Primeiro, desde de que se tornou ministro, sua meta principal de combater a inflação foi acompanhada de barreiras que a fizeram saltar da casa dos 25% para 40% ao mês. O mais importante é que o ministro está apenas em meio à implementação de um programa de estabilização anunciado em 7 de dezembro último, constituído de três fases: a instituição do Fundo Social de Emergência, promulgado esta semana, a introdução da Unidade Real de Valor, iniciada em 1º de março, e sua substituição pelo real, dentro de alguns meses.
No diálogo que manteve com os senadores no último dia 3, o ministro Fernando Henrique Cardoso revelou ser sua expectativa que todos os agentes econômicos, gradativa e voluntariamente, passariam a utilizar a URV. Entretanto, na medida provisória 434, o governo considerou necessário disciplinar os salários, tornando obrigatória sua conversão pela média dos últimos quatro meses. Como resultado da fórmula, os salários ficaram com valores mais baixos do que ocorreria caso continuasse em vigor a última lei salarial.
O programa de estabilização congela uma situação de distribuição da renda das mais desiguais do mundo e não contém qualquer medida de importância para atacar a fome e a miséria. Se é mérito do governo Itamar Franco ter aceito a proposta de Lula de criar o Conselho de Segurança Alimentar, e de Betinho e d. Mauro Morelli de sensibilizar a sociedade para matar a fome de 32 milhões de brasileiros, as políticas governamentais, todavia, não demonstram a mesma preocupação.
A URV, é verdade, significará a indexação diária dos salários, neutralizando as perdas decorrentes da inflação, fato reconhecido como positivo pelo deputado Paulo Paim (PT-RS) e qualificado como "sonho de uma noite de verão" pelo economista Joelmir Beting. O sonho, além de partir de uma base relativamente baixa, só vigorará durante o período de transição, ou seja, até que a URV se transforme no real em, talvez, 30 ou 60 dias.
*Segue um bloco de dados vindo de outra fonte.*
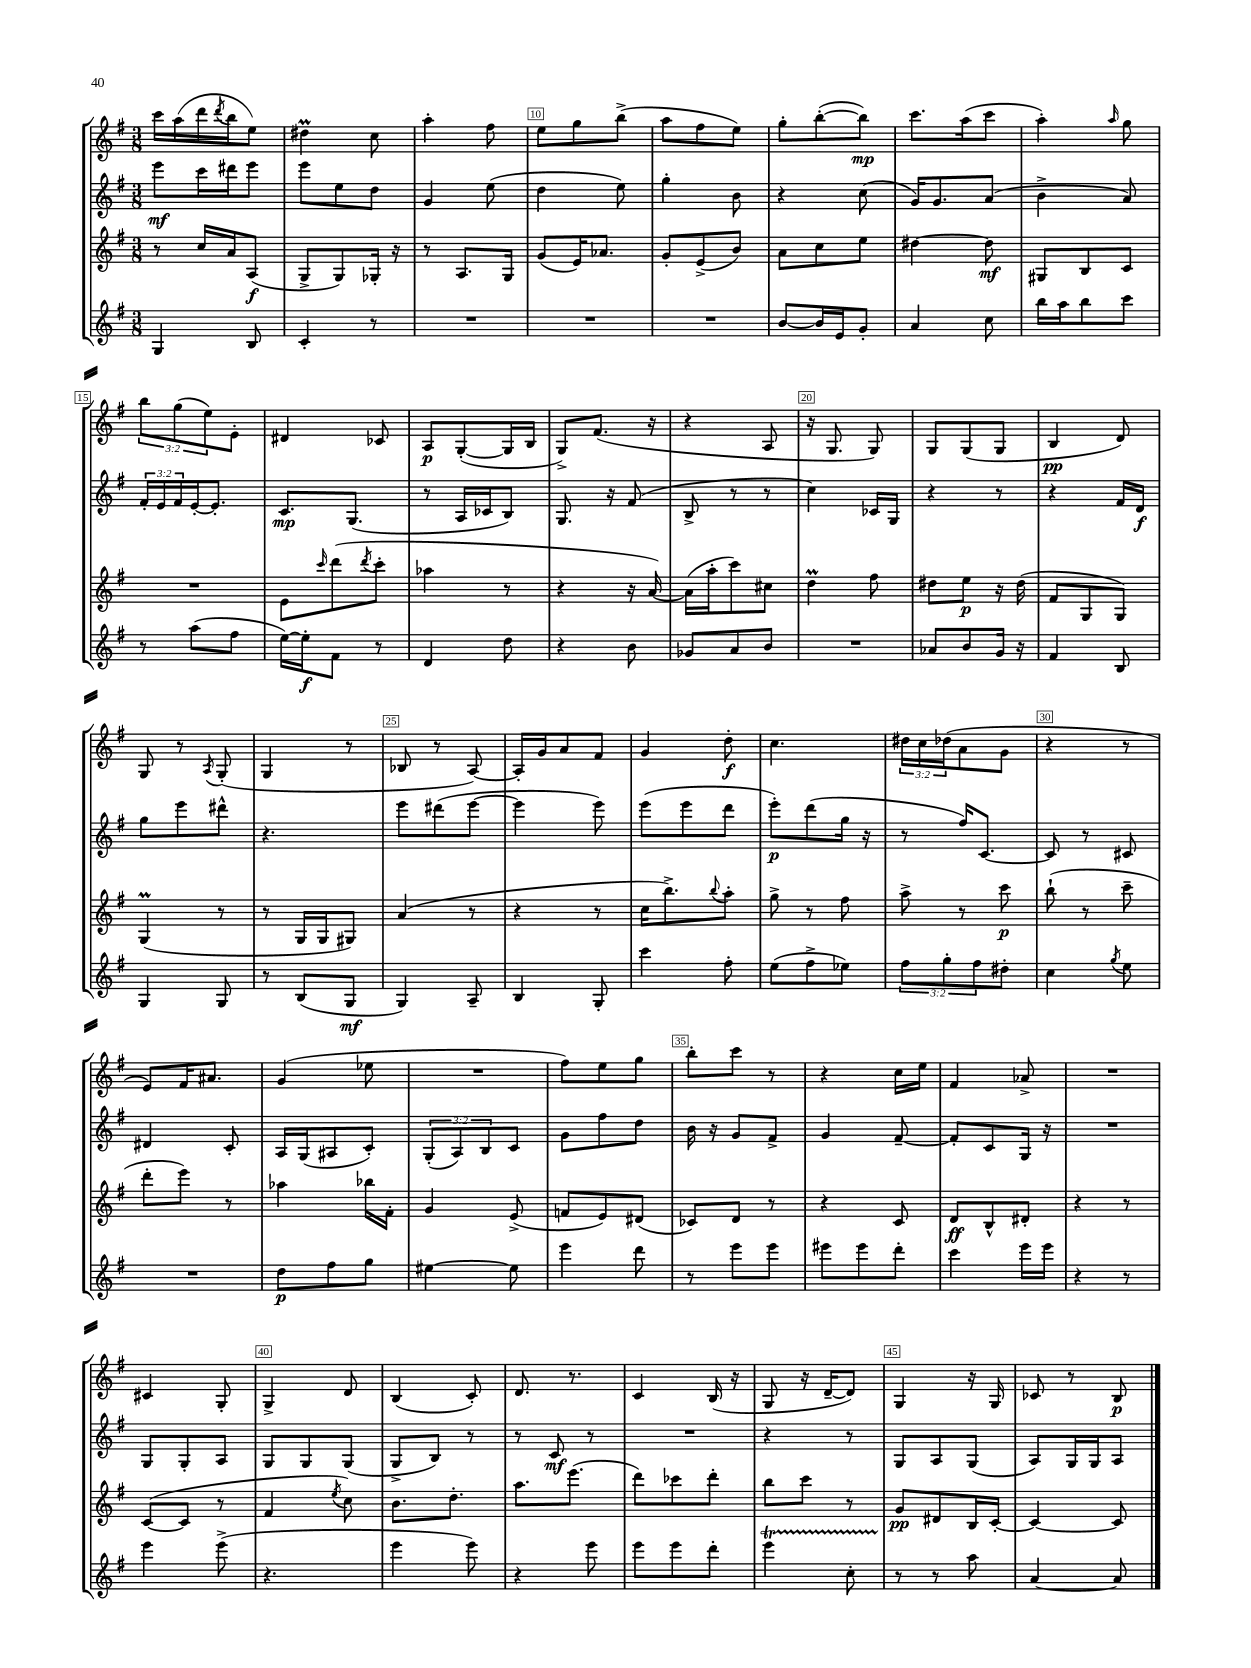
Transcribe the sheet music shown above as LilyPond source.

<<
\new StaffGroup <<
\new Staff = "s0" {
    \clef treble \key g \major \numericTimeSignature \time 3/8 \override Staff.TupletNumber.text = #tuplet-number::calc-fraction-text
    c'''16 a''16( d'''16 \acciaccatura { d'''8 } b''16 e''8) |
    dis''4\prall c''8 |
    a''4-. fis''8 |
    e''8 g''8 b''8->( |
    a''8 fis''8 e''8) |
    g''8-. b''8~-.( b''8\mp) |
    c'''8. a''16( c'''8 |
    a''4-.) \grace { a''16 } g''8 |
    \tuplet 3/2 { b''8 g''8( e''8) } e'8-. |
    dis'4 ces'8 |
    a8\p g8~-.( g16 b16 |
    g8->) fis'8.( r16 |
    r4 a8 |
    r16 g8. g8) |
    g8 g8( g8 |
    b4\pp d'8) |
    g8 r8 \acciaccatura { a8 } g8-.( |
    g4 r8 |
    bes8 r8 a8~) |
    a16-. g'16 a'8 fis'8 |
    g'4 d''8-.\f |
    c''4. |
    \tuplet 3/2 { dis''16 c''16 des''16( } a'8 g'8 |
    r4 r8 |
    e'8) fis'16 ais'8. |
    g'4( ees''8 |
    R4. |
    fis''8) e''8 g''8 |
    b''8-. c'''8 r8 |
    r4 c''16 e''16 |
    fis'4 aes'8-> |
    R4. |
    cis'4 g8-. |
    g4-> d'8 |
    b4( c'8-.) |
    d'8. r8. |
    c'4 b16( r16 |
    g8 r16 d'16~-- d'8) |
    g4 r16 g16 |
    ces'8 r8 b8\p \bar "|." |
}
\new Staff = "s1" {
    \clef treble \key g \major \numericTimeSignature \time 3/8 \override Staff.TupletNumber.text = #tuplet-number::calc-fraction-text
    e'''8\mf c'''16 dis'''16 e'''8 |
    e'''8 e''8 d''8 |
    g'4 e''8( |
    d''4 e''8) |
    g''4-. b'8 |
    r4 c''8( |
    g'16) g'8. a'8( |
    b'4-> a'8) |
    \tuplet 3/2 { fis'16-. e'16 fis'16 } e'16~-. e'8.-. |
    c'8.\mp g8.( |
    r8 a16 ces'16 b8) |
    g8. r16 fis'8( |
    b8-> r8 r8 |
    c''4) ces'16 g16 |
    r4 r8 |
    r4 fis'16 d'16\f |
    g''8 e'''8 dis'''8-^ |
    r4. |
    e'''8 dis'''8( e'''8~ |
    e'''4 e'''8) |
    e'''8( e'''8 d'''8 |
    e'''8-.\p) d'''8( g''16 r16 |
    r8 fis''16) c'8.~ |
    c'8 r8 cis'8 |
    dis'4 c'8-. |
    a16 g16( ais8 c'8-.) |
    \tuplet 3/2 { g8-.( a8) b8 } c'8 |
    g'8 fis''8 d''8 |
    b'16 r16 g'8 fis'8-> |
    g'4 fis'8~-- |
    fis'8-. c'8 g16 r16 |
    R4. |
    g8 g8-. a8 |
    g8 g8 g8( |
    g8-> b8) r8 |
    r8 c'8\mf r8 |
    R4. |
    r4 r8 |
    g8 a8 g8( |
    a8) g16 g16 a8 \bar "|." |
}
\new Staff = "s2" {
    \clef treble \key g \major \numericTimeSignature \time 3/8
    r8 c''16 a'16 a8\f( |
    g8-> g8) ges16-. r16 |
    r8 a8. g16 |
    g'8( e'16) aes'8. |
    g'8-. e'8->( b'8) |
    a'8 c''8 e''8 |
    dis''4~ dis''8\mf |
    gis8 b8 c'8 |
    R4. |
    e'8 \grace { c'''16 } d'''8( \acciaccatura { d'''8 } c'''8-. |
    aes''4 r8 |
    r4 r16 a'16~) |
    a'16( a''16-. c'''8) cis''8 |
    d''4\prall fis''8 |
    dis''8 e''8\p r16 dis''16( |
    fis'8 g8 g8) |
    g4\prall( r8 |
    r8 g16 g16 gis8) |
    a'4( r8 |
    r4 r8 |
    c''16 b''8.->) \appoggiatura { b''8 } a''8-. |
    g''8-> r8 fis''8 |
    a''8-> r8 c'''8\p |
    b''8-!( r8 c'''8-- |
    d'''8-. e'''8) r8 |
    aes''4 bes''16 fis'16-. |
    g'4 e'8->( |
    f'8 e'8) dis'8( |
    ces'8) d'8 r8 |
    r4 c'8 |
    d'8\ff b8-^ dis'8-. |
    r4 r8 |
    c'8~( c'8 r8 |
    fis'4 \acciaccatura { e''8 } c''8) |
    b'8. d''8.-. |
    a''8. e'''8.( |
    d'''8) ces'''8 d'''8-. |
    b''8 c'''8 r8 |
    g'8\pp dis'8 b16 c'16~-. |
    c'4~ c'8 \bar "|." |
}
\new Staff = "s3" {
    \clef treble \key g \major \numericTimeSignature \time 3/8 \override Staff.TupletNumber.text = #tuplet-number::calc-fraction-text
    g4 b8 |
    c'4-. r8 |
    R4. |
    R4. |
    R4. |
    b'8~ b'16 e'16 g'8-. |
    a'4 c''8 |
    b''16 a''16 b''8 c'''8 |
    r8 a''8( fis''8 |
    e''16~) e''16-.\f fis'8 r8 |
    d'4 d''8 |
    r4 b'8 |
    ges'8 a'8 b'8 |
    R4. |
    aes'8 b'8 g'16 r16 |
    fis'4 b8 |
    g4 g8 |
    r8 b8( g8\mf |
    g4) a8-- |
    b4 g8-. |
    c'''4 fis''8-. |
    e''8( fis''8-> ees''8) |
    \tuplet 3/2 { fis''8 g''8-. fis''8 } dis''8-. |
    c''4 \acciaccatura { g''8 } e''8 |
    R4. |
    d''8\p fis''8 g''8 |
    eis''4~ eis''8 |
    e'''4 d'''8 |
    r8 e'''8 e'''8 |
    eis'''8 eis'''8 d'''8-. |
    c'''4 e'''16 e'''16 |
    r4 r8 |
    e'''4 e'''8->( |
    r4. |
    e'''4 e'''8) |
    r4 e'''8 |
    e'''8 e'''8 d'''8-. |
    e'''4\startTrillSpan c''8-. |
    r8\stopTrillSpan r8 a''8 |
    a'4~ a'8 \bar "|." |
}
>>
>>
\layout { \context { \Score currentBarNumber = #7 \override BarNumber.break-visibility = ##(#f #t #t) barNumberVisibility = #(every-nth-bar-number-visible 5) \override BarNumber.stencil = #(make-stencil-boxer 0.1 0.3 ly:text-interface::print) } }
O ministro Fernando Henrique diz que a inflação em real será zero, não precisando mais haver correção. Mas quem garante, efetivamente, que a inflação será zero? É necessário que o Congresso tome medidas preventivas para assegurar a continuidade da reposição das perdas salariais, caso ocorram. Do ponto de vista dos trabalhadores, enquanto não houver a garantia da estabilidade dos preços, não convém transformar a URV em real.
Sendo o ministro parlamentar, é estranha sua declaração de que sairá para ser candidato se o Congresso alterar o plano. É minha responsabilidade examinar a proposição e tentar modificá-la à luz dos interesses maiores do país. É natural que surjam algumas mudanças, para, por exemplo, conter os abusos de preços por parte dos setores oligopolistas.
O valor do dólar varia em função do que ocorre na política econômica dos EUA e de suas relações com o resto do mundo. O valor da moeda brasileira deve variar em função do que ocorre em nossa economia e de nossas relações com o exterior. Não há razão de termos sempre a relação "um real igual a um dólar".
Fernando Henrique está diante de uma das mais cruciais decisões de sua vida. Anuncia Tasso Jereissati, presidente do PSDB, que dia 30 vai arrancá-lo do Ministério para ser o candidato à Presidência da República. Até lá a inflação não terá caído o suficiente e pouco se terá realizado para garantir a retomada do crescimento. Sabe o ministro que o seu plano apenas começa a ganhar consistência, enfrentando barreiras administrativas e políticas que demandam capacidade de coordenação incompatível com as atividades de um candidado em campanha. Sua saída poderá redundar na irrecuperável perda de oportunidade de o governo ter sucesso na área econômica.